DATING - Vol. 1, Issue 13, August 15, 2002

 

Dear Etiquetteer:

I don't know whether the question I will pose to you is one of etiquette as opposed to, well, advice (or merely fodder for therapy), but here goes. A friend and I have been, for all intents and purposes, dating, but neither of us calls it that. We have gone on like this (meeting weekly for drinks to commiserate over our respective weeks, going out for dinner, seeing friends perform in local productions) for a number of months, and have come to enjoy each other's company and conversation. What is the best way to discern what his intentions might be (or to disclose my own feelings, since I might be experiencing this in a completely different way than he) without doing harm to the friendship? It doesn't help that we are both articulate but oblique, and rather averse to rejection. Any suggestions you can offer that don't involve wearing an ascot would be most appreciated.

Dear Fence Sitter:

Since you’re so averse to ascots, permit Etiquetteer to suggest, icily, a noose for your neckwear. A noose of your own making, too; the situation you describe is the perfect one to leave -everyone- hanging. Questions like this make Etiquetteer feel like he’s doubling for the late Ann Landers.

There are two approaches to break this emotional impasse. Both involve great courage on your part coupled with the preparation for rejection. The first involves your tongue. Declare your precise emotions to your friend; this is very Victorian, but does not require you to go down on one knee -or- wear an ascot. The second also involves your tongue. Plant it firmly between your friend’s lips and wriggle it about. Etiquetteer won’t vouch for the politeness of this approach -- indeed, it could get you busted for harassment -- but it is -not- oblique. Take the risk or don't. Now run along, and don’t let Etiquetteer hear from you again until you need help picking out a necktie for your commitment ceremony.

Dear Etiquetteer:

My boggle concerns dating and the sordid topic of coin. As a single man about town, I recently encountered a situation where I simply was at a loss. I was going back and forth on e-mail and then on telephone with a fine young gent. This "negotiation" of sorts came when my work had not cut me the correct check, and my budget did not amply allow for much other than perhaps a date over a home cooked meal and or a rental movie. Not wanting to offend, and still very much wanting to show interest I made plans to meet. Is it appropriate to explain such fiscal things up-front or should one just not obligate oneself and wait for the slump to end?

Dear Champagne Tastes:

Oh dear. Your use of the word “negotiation” in setting up a date while worried about your finances makes Etiquetteer wonder if your “date’s” meter isn’t ticking in the background . . .

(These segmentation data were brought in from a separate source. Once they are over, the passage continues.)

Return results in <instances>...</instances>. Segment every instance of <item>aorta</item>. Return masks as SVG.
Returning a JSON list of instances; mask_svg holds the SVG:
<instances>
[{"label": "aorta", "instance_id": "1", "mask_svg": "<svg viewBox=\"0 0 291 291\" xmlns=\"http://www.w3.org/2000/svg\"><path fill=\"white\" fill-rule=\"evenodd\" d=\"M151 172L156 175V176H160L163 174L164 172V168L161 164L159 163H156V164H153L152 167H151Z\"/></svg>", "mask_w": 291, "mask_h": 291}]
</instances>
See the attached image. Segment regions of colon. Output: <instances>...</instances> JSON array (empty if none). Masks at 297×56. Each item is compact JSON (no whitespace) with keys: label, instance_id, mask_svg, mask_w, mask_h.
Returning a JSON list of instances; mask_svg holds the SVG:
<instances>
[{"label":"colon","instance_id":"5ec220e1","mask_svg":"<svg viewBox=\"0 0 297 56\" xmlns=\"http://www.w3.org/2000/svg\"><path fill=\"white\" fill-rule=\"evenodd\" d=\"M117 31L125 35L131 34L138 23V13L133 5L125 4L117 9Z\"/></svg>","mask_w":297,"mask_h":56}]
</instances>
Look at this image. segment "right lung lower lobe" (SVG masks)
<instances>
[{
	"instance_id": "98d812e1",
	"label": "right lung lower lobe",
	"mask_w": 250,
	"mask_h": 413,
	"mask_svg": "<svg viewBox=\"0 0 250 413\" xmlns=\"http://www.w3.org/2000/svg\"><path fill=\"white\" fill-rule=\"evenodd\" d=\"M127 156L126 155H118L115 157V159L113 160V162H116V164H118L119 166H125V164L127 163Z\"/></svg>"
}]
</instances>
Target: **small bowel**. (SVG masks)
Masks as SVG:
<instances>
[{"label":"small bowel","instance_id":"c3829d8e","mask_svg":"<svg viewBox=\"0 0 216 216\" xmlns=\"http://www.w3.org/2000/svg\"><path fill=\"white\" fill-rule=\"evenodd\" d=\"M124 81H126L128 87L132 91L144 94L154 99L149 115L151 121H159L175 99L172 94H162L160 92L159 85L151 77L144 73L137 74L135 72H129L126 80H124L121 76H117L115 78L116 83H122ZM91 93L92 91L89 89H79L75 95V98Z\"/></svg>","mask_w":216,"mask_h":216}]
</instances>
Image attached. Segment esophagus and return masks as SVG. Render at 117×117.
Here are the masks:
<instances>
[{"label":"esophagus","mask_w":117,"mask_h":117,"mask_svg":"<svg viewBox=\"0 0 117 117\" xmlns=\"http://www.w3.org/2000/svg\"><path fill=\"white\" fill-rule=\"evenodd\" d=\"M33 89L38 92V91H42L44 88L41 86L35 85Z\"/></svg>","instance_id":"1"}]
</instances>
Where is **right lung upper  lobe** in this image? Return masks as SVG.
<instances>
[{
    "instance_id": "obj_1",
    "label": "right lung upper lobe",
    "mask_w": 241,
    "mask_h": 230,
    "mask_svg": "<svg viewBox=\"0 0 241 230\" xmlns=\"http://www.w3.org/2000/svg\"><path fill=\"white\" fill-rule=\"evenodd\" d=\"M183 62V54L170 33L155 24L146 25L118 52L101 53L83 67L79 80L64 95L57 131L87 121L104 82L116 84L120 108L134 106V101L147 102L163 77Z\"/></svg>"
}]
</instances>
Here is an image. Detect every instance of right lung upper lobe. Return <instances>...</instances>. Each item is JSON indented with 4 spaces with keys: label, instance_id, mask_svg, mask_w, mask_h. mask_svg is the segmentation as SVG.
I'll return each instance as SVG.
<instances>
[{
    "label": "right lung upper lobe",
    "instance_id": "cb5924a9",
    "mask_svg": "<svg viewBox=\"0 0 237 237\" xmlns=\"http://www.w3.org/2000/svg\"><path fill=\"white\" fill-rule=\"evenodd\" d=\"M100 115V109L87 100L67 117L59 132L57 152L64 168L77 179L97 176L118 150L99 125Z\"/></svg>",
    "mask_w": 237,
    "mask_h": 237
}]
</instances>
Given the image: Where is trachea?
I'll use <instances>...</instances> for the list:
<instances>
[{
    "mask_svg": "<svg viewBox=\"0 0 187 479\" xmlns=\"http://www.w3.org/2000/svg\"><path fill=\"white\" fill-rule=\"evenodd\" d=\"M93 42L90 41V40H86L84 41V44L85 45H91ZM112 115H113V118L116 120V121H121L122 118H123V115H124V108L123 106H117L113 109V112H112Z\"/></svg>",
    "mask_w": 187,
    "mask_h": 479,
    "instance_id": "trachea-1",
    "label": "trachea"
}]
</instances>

Confessing to a financial shortfall before one’s first date is hardly likely to make you look very desirable. And chatter about one’s personal finances is sort of vulgar anyway. There is a way to keep you from looking cheap -and- vulgar, though. First dates shouldn’t be more expensive than a cup of coffee at your neighborhood bistro. Suggest that with no hint at all of financial restriction and enjoy your coffee together.

Dear Etiquetteer:

When faced with a beau saying “keep Saturday free, and I’ll spend Sunday with you as well...” the reality crept in that while he did call three times on Saturday he didn’t actually show up until 8:15 PM. I had luckily not purchased the 6:00 PM dinner benefit tickets and proceeded to change out of my formal outfit to a much less formal one and cook dinner at home. The next morning he departed explaining he needed to lend his car to a family member whose car was out of commission and he would return shortly. He returned at 5:30 PM. Both days I was waiting 4+ hours more than I thought I should have been. What is the best way to explain my frustration, and make it clear my time is valuable too?

Dear Stood Up:

By valuing your time -- and yourself -- enough not to put up with this nonsense any longer. Refuse to be available to this cad until he starts pounding on your door with the traditional roses and chocolates, as a proper beau should. Certainly he has not demonstrated respect for anything but his own freedom, don’t you think?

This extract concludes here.